Annexation also had the effect, as in the Panjab, of demobilising part of the Awadh army and, worse still, of undermining the privileges enjoyed by the forty thousand men of the Company’s Bengal army who had been recruited in Awadh. With their homeland reduced to the status of a British province, these men lost rights of appeal and redress, previously exercised through British influence with the nawab’s government, which had guaranteed to their families and kinsmen a certain security and immunity. Now they differed from all the other brahman and rajput sepoys recruited in the neighbouring British districts of Bihar, Varanasi and Allahabad only in the depth of their suspicions. They shared grievances over such matters as serving outside India; they shared fears about the intent of alien rulers who seemed increasingly indifferent to their religious beliefs; and they added something very like a national grievance resulting from the faithless treatment meted out to their hereditary ruler in Lucknow. Any of these might have provoked mutinous protests; some already had. Together they became grounds for rebellion.
1857 AND ALL THAT
‘The events of 1857 … have provoked more impassioned literature than any other single event in Indian history.’23 They generated much contemporary documentation and they have since often been taken to mark a watershed in both British rule and the Indian response to it. But the interpretation of these events remains controversial, and so does their title. Known to the British as ‘the Sepoy’, ‘Bengal’ or ‘Indian Mutiny’, to Indians as ‘the National Uprising’ or ‘the First War of Independence’, and to the less partisan of both nations simply as ‘the
Great Rebellion’, what happened in 1857 defies simplistic analysis.
For example, equating the rebellion with a traditional, even ‘feudal’, form of reaction whose failure would usher in the new age of nationalism and politically organised protest is no longer completely acceptable. Many different groups with as many different grievances became aligned with either side in the Great Rebellion. The rights and wrongs of British rule were not always a decisive factor and the frontier between the two sides sliced through both agrarian and urban communities, both settled and nomadic peoples, both high caste and low, landlord and tenant, Muslim and Hindu. Paradoxically there was thus something of a national character in the composition of those who opposed the rebellion as well as in that of those who supported it.

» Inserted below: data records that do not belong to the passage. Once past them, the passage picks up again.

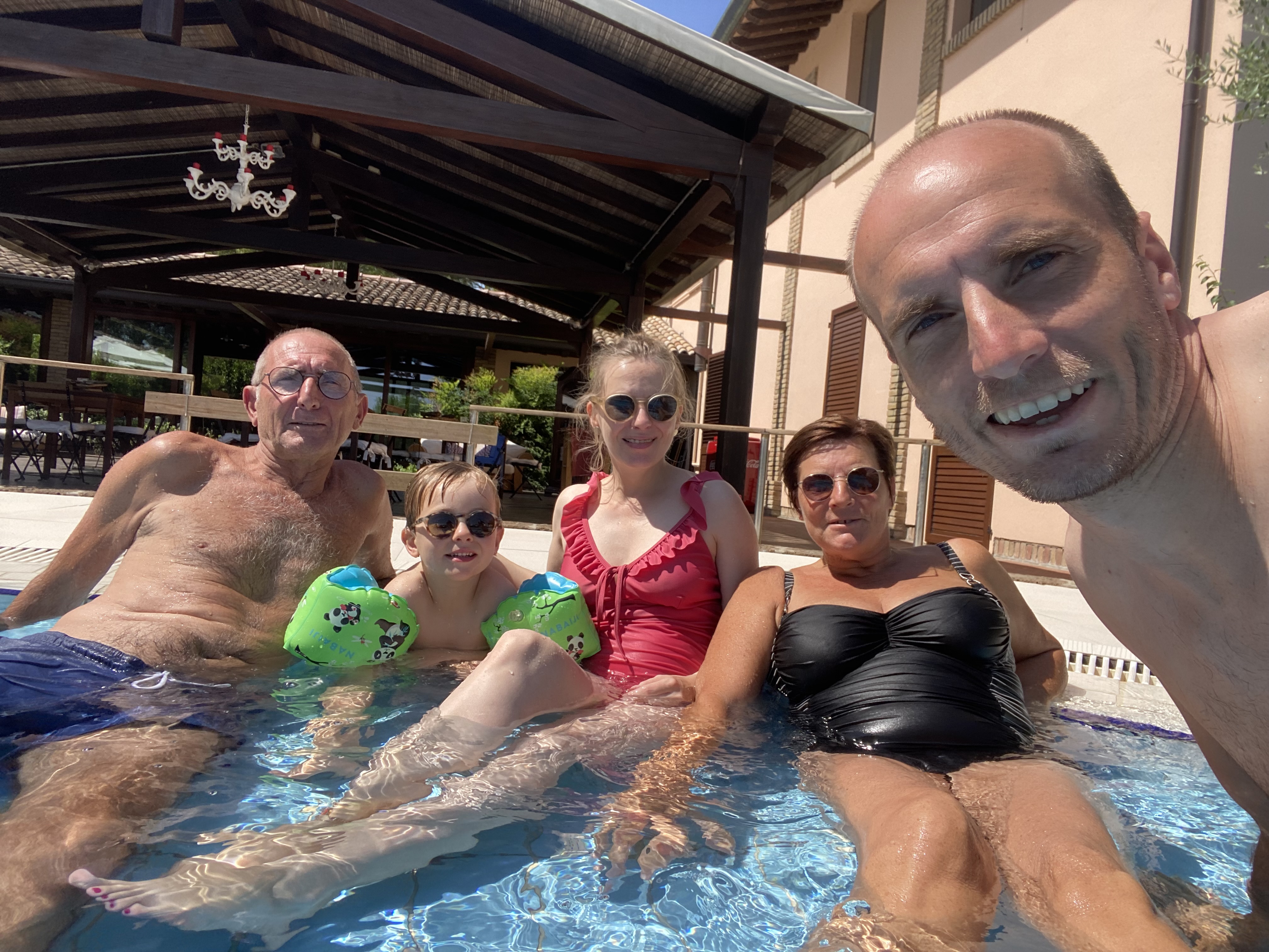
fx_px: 843
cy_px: 476
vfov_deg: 58.9
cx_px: 634
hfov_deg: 73.9
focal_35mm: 23
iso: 25
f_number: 2.2
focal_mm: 2.71
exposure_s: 1/761
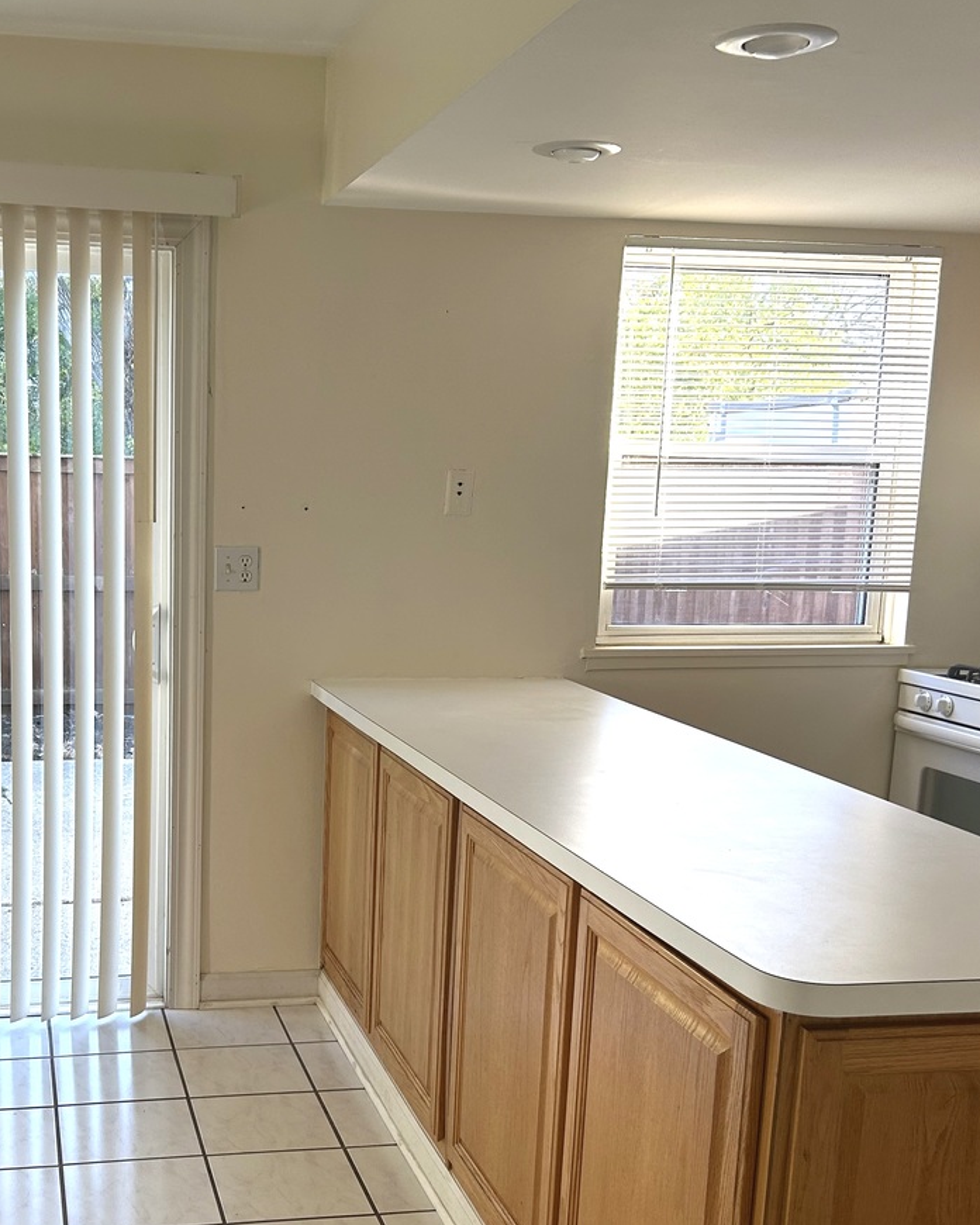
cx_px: 303
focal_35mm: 42
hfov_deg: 35.2
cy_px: 741
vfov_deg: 43.6
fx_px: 1523
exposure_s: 1/120
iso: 64
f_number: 1.5
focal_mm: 5.7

Of the insurgents’ various grievances, many were long-standing and had provoked earlier protests and mutinies. Some of these grievances had been, and continued to be, articulated in nationalist terms. But they lacked a pan-Indian dimension, and this mirrored the lack of overall cohesion in the British government of India itself, with each presidency (Calcutta/Bengal, Madras, Bombay) still having its own army and its own administration. Thus, although the Rebellion commanded support amongst most communities in much of northern India, and although recognisably nationalist rhetoric contributed to it, large parts of the future nation, together with the most important centres of British rule, were quite unaffected. Moreover, if ‘historians of the future will begin to define the content of nationalism much more widely and to date its origins much earlier’,24 no less surely will traditional forms of resistance based on hereditary leaders and local grievances be discerned long after 1857. The great ‘watershed’ of British – Indian relations, in other words, proves to be a broad plateau where the run of the rivulets is often contradictory.